Generally, at modern weddings, the newly married couple will share the first dance. Then the parent dances will take place. After that, the dance floor will open up to everyone and the real party begins.
But just as there are no rules for what songs you pick, there are no rules for when you have your dances. You can have your DJ or band announce the parent child wedding dance songs part way through your reception dance if you like.
You can also do the dance with your chosen parent after they give a toast during the meal portion of your reception. That can make for a great emotional moment—the father of the bride says a bunch of loving things and then immediately dances with his daughter. Talk about an unforgettable toast!
The best thing you can do is consult with your DJ or band to see when they recommend doing your parent child dances and develop the schedule for your reception in consultation with them.
Some Suggested Songs
Instead of breaking these suggestions into categories like “step father daughter wedding dance songs” or similar categories, we are going to list songs by the mood you want to evoke. This is by no means a comprehensive list. The right song for you may not be here, but we hope this will help you in your decision making.
Unforgettable by Nat King Cole and Natalie Cole
Times of Your Life by Paul Anka
The Way You Look Tonight by Frank Sinatra
Then They Do by Trace Adkins
He Gets That From Me by Reba McEntire
That’s What Mama’s Do by Jason Williams
Rhythm and Blues
Sweet Pea by Amos Lee
You Are the Sunshine of my Life by Stevie Wonder
A Song for Mama by Boyz II Men
Folk and Alternative
My Darling by Wilco
Teach Your Children by Crosby, Stills, and Nash
Daughter by Louden Wainwright III
Fun or Unusual Choices
My Girl by The Temptations (fun)
Take Your Mama by Scissor Sisters (unusual)

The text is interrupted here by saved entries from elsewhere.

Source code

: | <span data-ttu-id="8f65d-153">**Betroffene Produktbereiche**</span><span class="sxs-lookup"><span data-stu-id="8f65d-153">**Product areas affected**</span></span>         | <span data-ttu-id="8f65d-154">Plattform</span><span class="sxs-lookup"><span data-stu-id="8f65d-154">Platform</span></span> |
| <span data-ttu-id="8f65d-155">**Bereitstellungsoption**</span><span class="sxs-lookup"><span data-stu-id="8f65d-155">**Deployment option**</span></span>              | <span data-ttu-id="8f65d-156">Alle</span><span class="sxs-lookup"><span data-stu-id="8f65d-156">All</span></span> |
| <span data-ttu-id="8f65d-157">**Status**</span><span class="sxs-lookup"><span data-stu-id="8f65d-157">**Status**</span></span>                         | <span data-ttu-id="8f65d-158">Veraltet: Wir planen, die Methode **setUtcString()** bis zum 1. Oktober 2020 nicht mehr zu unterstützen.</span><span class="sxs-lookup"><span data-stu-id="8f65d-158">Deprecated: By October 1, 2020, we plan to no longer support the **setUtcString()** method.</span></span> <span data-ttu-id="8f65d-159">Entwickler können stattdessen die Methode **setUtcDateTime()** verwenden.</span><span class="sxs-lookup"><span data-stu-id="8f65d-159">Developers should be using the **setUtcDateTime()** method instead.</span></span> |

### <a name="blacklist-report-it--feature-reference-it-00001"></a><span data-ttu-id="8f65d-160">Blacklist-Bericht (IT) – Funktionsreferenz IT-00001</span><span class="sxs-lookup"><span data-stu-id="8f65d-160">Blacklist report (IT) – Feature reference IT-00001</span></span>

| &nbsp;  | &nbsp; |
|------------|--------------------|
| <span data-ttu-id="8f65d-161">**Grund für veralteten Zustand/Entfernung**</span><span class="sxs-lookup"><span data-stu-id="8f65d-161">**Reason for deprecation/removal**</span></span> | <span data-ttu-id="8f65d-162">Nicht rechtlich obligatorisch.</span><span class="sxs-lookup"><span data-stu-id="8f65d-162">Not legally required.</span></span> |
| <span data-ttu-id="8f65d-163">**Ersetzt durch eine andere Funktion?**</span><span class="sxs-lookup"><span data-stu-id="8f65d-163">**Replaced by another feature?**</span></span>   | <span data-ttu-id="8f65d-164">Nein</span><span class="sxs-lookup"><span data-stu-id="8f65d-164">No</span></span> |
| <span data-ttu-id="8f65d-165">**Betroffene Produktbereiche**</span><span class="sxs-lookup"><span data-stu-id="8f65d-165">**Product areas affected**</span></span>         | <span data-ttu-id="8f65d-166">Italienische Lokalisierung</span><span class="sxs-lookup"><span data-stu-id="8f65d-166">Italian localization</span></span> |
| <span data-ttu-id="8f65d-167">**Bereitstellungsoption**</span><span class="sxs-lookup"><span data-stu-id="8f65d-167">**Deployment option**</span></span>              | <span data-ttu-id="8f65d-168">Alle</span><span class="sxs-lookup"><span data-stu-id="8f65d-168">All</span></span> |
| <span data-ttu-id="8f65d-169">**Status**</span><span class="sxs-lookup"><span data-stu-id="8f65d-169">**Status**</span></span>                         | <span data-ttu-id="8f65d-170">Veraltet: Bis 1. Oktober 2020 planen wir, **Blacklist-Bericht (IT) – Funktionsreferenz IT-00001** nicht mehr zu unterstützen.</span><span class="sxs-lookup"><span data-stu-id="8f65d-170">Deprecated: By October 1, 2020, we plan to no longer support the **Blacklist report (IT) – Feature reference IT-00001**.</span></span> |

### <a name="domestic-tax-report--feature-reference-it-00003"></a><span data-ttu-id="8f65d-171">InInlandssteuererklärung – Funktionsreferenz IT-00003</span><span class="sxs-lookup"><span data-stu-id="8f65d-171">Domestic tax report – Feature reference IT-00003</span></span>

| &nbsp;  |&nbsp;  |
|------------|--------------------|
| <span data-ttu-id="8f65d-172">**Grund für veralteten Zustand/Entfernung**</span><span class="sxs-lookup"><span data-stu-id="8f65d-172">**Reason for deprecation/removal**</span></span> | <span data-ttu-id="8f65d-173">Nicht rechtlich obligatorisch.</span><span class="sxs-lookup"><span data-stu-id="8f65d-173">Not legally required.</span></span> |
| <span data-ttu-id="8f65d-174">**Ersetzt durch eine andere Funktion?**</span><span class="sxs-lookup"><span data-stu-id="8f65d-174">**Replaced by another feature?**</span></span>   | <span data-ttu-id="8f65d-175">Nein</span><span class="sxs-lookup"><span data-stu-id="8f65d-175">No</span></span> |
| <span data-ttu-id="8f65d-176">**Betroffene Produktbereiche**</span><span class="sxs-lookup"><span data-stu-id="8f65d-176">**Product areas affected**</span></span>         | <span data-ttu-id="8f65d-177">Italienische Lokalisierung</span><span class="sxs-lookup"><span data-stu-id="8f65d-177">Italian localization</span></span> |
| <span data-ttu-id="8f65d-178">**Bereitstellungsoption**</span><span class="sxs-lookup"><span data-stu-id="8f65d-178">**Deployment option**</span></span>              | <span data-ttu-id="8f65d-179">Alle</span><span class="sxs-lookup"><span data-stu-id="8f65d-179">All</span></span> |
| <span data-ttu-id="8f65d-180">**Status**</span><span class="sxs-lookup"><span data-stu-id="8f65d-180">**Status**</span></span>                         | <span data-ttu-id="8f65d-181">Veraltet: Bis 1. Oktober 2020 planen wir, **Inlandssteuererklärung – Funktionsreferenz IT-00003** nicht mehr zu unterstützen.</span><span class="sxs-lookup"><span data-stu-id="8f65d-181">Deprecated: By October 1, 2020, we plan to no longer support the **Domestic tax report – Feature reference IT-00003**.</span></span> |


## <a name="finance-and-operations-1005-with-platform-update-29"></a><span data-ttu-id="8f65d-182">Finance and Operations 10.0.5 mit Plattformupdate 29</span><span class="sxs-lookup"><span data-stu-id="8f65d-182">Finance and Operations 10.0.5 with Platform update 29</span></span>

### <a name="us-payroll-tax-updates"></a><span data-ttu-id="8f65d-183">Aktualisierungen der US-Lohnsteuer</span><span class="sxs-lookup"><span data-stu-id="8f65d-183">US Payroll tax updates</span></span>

Daddy by Psy (fun and unusual)
True Colors by Cyndi Lauper
Lullabye (Goodbye My Angel) by Billy Joel
First Man by Camila Cabello
There Is No Wrong Choice
No matter what parent child wedding songs you choose, you don’t have to worry about making the wrong choice. The only way you can choose the wrong song is by picking one that you don’t care about or associate with your parent at all.
Every parent, be they biological, adoptive, or a surrogate parent figure, has a unique and special relationship with their child. The song you choose to dance to only needs to be a part of that bond. As long as the song is special to you and your parent, you’ve made a perfect choice.